§ Document segment
○ ○ ○ ○ ○ ○ ○

Open Access Article
Wei Yang
b,
Huanchang Lua,
Longyu Liaoa,
Guijuan Fan
*a,
Qing Ma
*a and
Jinglun Huang*a
aInstitute of Chemical Materials, China Academy of Engineering Physics, Mianshan Road 64, Mianyang, China. E-mail: fanguijuan@caep.cn; maq@caep.cn; huangjinglun@caep.cn
bDepartment of Chemistry and Chemical Biology, Harvard University, Cambridge, Massachusetts 02138, USA
First published on 9th January 2018
New energetic fully-substituted polynitrobenzene derivatives were synthesized via the reaction of 1,3,5-trichloro-2,4,6-trinitrobenzene (TCTNB) with 1,2,4-triazole followed by the nucleophilic substitution of the halo groups by aqueous ammonia or sodium azide. These compounds were charactered by 1H NMR, 13C NMR and HRMS. Additionally, the structures of amino derivatives 6, 8 and azido derivative 7 were further confirmed by single crystal X-ray diffraction analysis. Their decomposition temperatures and impact sensitivities were also determined. The derivative 1,2-di-1H-triazol-4,6-diamino-3,5-dinitrobenzene (8) exhibits good thermal stability (Td = 314 °C) and low impact sensitivity (IS = 30 J), which are both superior to that of TNT (Td = 295 °C, IS = 15 J). These synthesized compounds showed high heat of formation ranging from 31.77 to 1014.68 kJ mol−1, and reasonable detonation velocities and pressures.

○ ○ ○ ○ ○ ○ ○

§ Information provided
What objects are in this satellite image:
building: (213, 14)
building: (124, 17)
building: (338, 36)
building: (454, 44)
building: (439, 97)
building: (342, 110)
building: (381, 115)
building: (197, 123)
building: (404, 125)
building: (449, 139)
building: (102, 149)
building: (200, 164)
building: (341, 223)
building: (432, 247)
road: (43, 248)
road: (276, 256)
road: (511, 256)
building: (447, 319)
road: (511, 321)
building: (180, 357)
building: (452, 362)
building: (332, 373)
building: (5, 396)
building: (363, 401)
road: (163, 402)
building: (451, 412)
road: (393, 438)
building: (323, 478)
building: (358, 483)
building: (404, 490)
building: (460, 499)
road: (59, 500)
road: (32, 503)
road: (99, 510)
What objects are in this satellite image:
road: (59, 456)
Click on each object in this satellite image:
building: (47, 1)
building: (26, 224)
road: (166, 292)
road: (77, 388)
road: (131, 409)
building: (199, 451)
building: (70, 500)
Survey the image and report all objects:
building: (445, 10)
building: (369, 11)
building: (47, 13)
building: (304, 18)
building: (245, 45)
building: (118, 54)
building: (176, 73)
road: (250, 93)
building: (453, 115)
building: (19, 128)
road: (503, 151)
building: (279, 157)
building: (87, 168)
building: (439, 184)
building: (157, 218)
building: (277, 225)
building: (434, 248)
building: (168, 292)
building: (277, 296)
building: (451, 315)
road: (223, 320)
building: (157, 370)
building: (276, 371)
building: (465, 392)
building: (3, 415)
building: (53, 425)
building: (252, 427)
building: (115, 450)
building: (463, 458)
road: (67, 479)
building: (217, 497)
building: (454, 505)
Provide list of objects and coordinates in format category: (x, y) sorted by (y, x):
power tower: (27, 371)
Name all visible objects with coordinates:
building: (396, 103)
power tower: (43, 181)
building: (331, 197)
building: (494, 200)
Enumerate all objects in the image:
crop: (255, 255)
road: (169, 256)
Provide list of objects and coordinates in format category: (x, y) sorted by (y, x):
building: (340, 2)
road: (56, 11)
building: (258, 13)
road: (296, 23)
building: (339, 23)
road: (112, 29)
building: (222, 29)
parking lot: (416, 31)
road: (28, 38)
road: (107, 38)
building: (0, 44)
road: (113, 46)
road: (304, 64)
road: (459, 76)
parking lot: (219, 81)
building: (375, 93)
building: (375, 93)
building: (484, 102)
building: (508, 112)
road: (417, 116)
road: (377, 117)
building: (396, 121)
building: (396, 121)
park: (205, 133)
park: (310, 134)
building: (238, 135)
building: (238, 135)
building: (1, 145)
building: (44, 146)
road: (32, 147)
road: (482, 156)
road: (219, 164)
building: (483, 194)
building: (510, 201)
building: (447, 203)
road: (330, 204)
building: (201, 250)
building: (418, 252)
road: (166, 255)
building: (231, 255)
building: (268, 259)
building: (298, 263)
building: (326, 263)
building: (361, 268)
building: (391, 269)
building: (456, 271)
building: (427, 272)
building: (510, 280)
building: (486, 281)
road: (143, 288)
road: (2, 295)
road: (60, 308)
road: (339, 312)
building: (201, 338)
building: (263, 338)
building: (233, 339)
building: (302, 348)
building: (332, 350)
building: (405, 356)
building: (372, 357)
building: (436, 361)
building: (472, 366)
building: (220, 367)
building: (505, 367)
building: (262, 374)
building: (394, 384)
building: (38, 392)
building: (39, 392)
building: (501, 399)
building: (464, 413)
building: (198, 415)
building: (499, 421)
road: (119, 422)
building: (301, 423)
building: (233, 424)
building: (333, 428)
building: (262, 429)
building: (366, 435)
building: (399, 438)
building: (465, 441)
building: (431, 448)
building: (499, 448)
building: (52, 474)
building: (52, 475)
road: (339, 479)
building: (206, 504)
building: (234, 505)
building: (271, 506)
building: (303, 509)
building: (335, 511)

○ ○ ○ ○ ○ ○ ○

§ Exercise tasks
- 1) Render this sentence from the polynitrobenzene abstract in Spanish: "Their decomposition temperatures and impact sensitivities were also determined."
- 2) Please carry on the polynitrobenzene abstract, starting after its last sentence.
The data isn't needed for anything here.

§ Responses by task
- 1) También se determinaron sus temperaturas de descomposición y sus sensibilidades al impacto.

- 2)
The main strategies for introducing the energetic groups to polynitrobenzene fall into two categories (Scheme 1). The first and most common method is nitration of benzene skeletons pre-functionalized with energetic groups, providing products such as TNT and 1-(3,4,5-trinitrophenyl)-1H-tetrazole (1).7,8 The other method is exchange of leaving groups on polynitrobenzenes (Picryl Chloride, TCTNB, 2,4,6-trifluoro-1,3,5-trinitroben-zene/TFTNB, etc.) by direct substitution with energetic groups, providing products such as TATB and 2,4,6-tri-1H-triazol-1-yl-1,3,5-trinitrobenzene (2).9,10 Theoretically, fully substitution by energetic groups bearing high heat of formation can increase the density and detonation performance of energetic materials to the utmost extent. However, the nitration of energetic benzenes always leads to non-fully substituted molecules because nitration becomes more difficult after the introduction of nitro groups to the system. Furthermore, direct substitution of halogenated polynitrobenzenes with energetic groups also result in uncontrolled replacement or incomplete substitution of halogens due to different nucleophilicity of azoles and steric-hindrance between substituted groups, which make the reaction unpractical and difficult to purify.11–13 In general, the synthesis and characterization of fully substituted polynitrobenzenes as energetic materials are still challenging.
The five-membered azoles are invariably popular building blocks in energetic materials due to their high-nitrogen content and multiple C–N/N–N bonds, providing them with high positive heat of formation as well as good detonation performance.14 Although Shreeve and co-workers have reported the synthesis of energetic molecule (2) from TFTNB and 1-trimethylsilyltriazole,10 syntheses of fully substituted polyazole polynitrobenzenes from TCTNB are rarely reported because of its uncontrollable replacement with azoles.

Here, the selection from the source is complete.